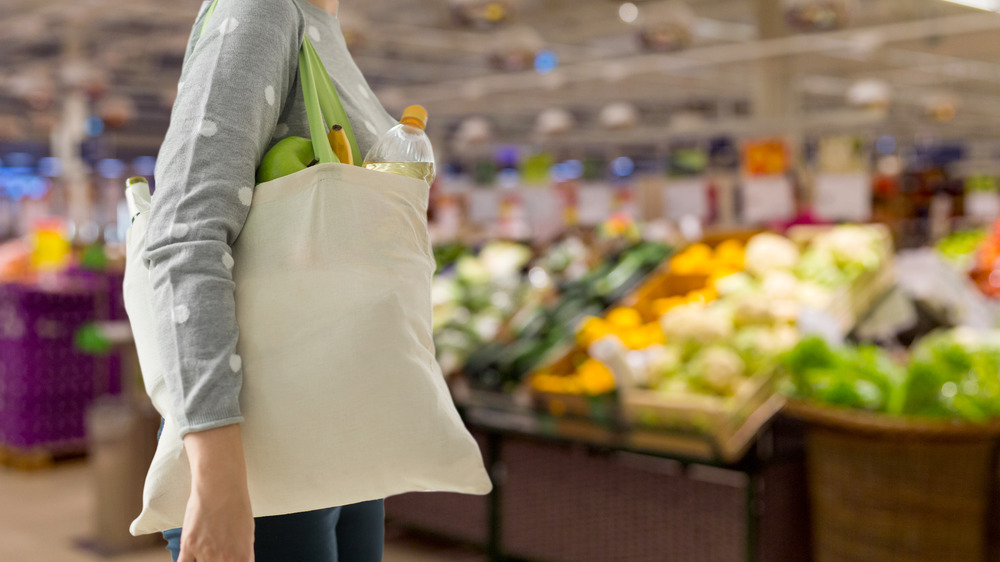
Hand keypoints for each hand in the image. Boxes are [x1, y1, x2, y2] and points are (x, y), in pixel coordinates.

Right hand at [178, 424, 254, 561]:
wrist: (221, 485)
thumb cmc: (237, 506)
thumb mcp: (248, 534)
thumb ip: (242, 555)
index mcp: (243, 557)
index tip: (226, 561)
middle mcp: (225, 559)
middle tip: (214, 555)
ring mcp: (206, 553)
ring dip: (202, 560)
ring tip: (205, 550)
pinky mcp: (189, 545)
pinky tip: (190, 558)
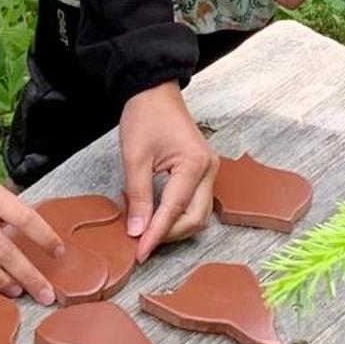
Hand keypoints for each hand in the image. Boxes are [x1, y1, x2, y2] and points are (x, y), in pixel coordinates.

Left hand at [119, 81, 215, 260]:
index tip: (139, 252)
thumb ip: (137, 197)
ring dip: (175, 226)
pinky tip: (157, 215)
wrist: (154, 91)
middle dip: (170, 234)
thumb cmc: (145, 116)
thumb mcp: (135, 157)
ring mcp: (210, 170)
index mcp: (194, 165)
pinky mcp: (204, 170)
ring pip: (199, 213)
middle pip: (196, 218)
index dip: (156, 234)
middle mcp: (209, 169)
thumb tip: (137, 231)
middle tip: (142, 242)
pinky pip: (196, 202)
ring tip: (148, 229)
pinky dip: (178, 213)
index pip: (174, 210)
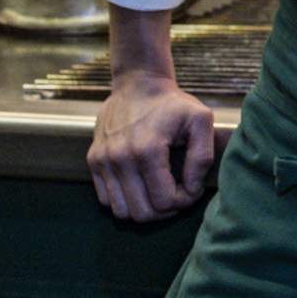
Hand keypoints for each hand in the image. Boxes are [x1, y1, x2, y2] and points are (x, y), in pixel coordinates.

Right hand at [87, 68, 217, 220]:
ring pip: (122, 212)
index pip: (165, 202)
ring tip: (159, 191)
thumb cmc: (173, 104)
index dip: (184, 201)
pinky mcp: (93, 161)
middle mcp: (120, 158)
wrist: (138, 84)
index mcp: (148, 150)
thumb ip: (202, 157)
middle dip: (165, 210)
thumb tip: (192, 189)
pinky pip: (106, 200)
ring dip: (144, 208)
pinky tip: (141, 184)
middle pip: (142, 213)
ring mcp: (103, 160)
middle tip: (177, 193)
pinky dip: (125, 200)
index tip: (191, 186)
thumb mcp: (201, 121)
_ _ _
__Your instructions__
Without the pictures, print the records in full, exactly as they appear.

__Result of the task__
Hand keypoints for each hand in the image. Boxes are [x1, y1, x2, y2] and points are (x, y), in pixel coordinates.

Right hand at [178, 424, 254, 561]:
wrist: (221, 485)
thumb cmc: (237, 506)
thumb mcp: (248, 534)
thumb ip: (242, 555)
index mcp: (243, 557)
index tip: (226, 561)
middle mcp: (225, 559)
middle tip: (214, 555)
ring mcp: (206, 553)
ring dip: (202, 560)
ring tip: (205, 550)
pinky mcp: (189, 545)
pinky tip: (190, 558)
Hand keypoints for each hand in the image. Boxes are [x1, y1, x2, y2] and points are (x, y), in pixel coordinates.

Left hand at [119, 81, 215, 260]:
index tip: (139, 252)
thumb ip: (137, 197)
ring dip: (175, 226)
pinky tip: (157, 215)
wrist: (154, 91)
middle dip: (170, 234)
thumb cmc: (145, 116)
thumb mcp: (135, 157)
ring mcp: (210, 170)
index mcp: (194, 165)
pinky mcp: (204, 170)
ring pip: (199, 213)
middle pip: (196, 218)
index dip: (156, 234)
middle mcp: (209, 169)
thumb tip: (137, 231)
middle tip: (142, 242)
pinky pip: (196, 202)
ring tip: (148, 229)
pinky dip: (178, 213)
index pip: (174, 210)
Hand keypoints for each hand in the image. Boxes are [x1, y1, x2, y2] and points are (x, y), in pixel coordinates.

Right hand at [87, 68, 217, 220]:
ring pip: (122, 212)
index pip: (165, 202)
ring tip: (159, 191)
thumb cmc: (173, 104)
index dip: (184, 201)
pinky mcp: (93, 161)
middle mcp: (120, 158)
wrist: (138, 84)
index mcp: (148, 150)
thumb ip: (202, 157)
middle dip: (165, 210)
thumb tip: (192, 189)
pinky pip: (106, 200)
ring dip: (144, 208)
pinky tip: (141, 184)
middle pip: (142, 213)
ring mcp: (103, 160)
middle tip: (177, 193)
pinky dip: (125, 200)
index tip: (191, 186)
thumb mcp: (201, 121)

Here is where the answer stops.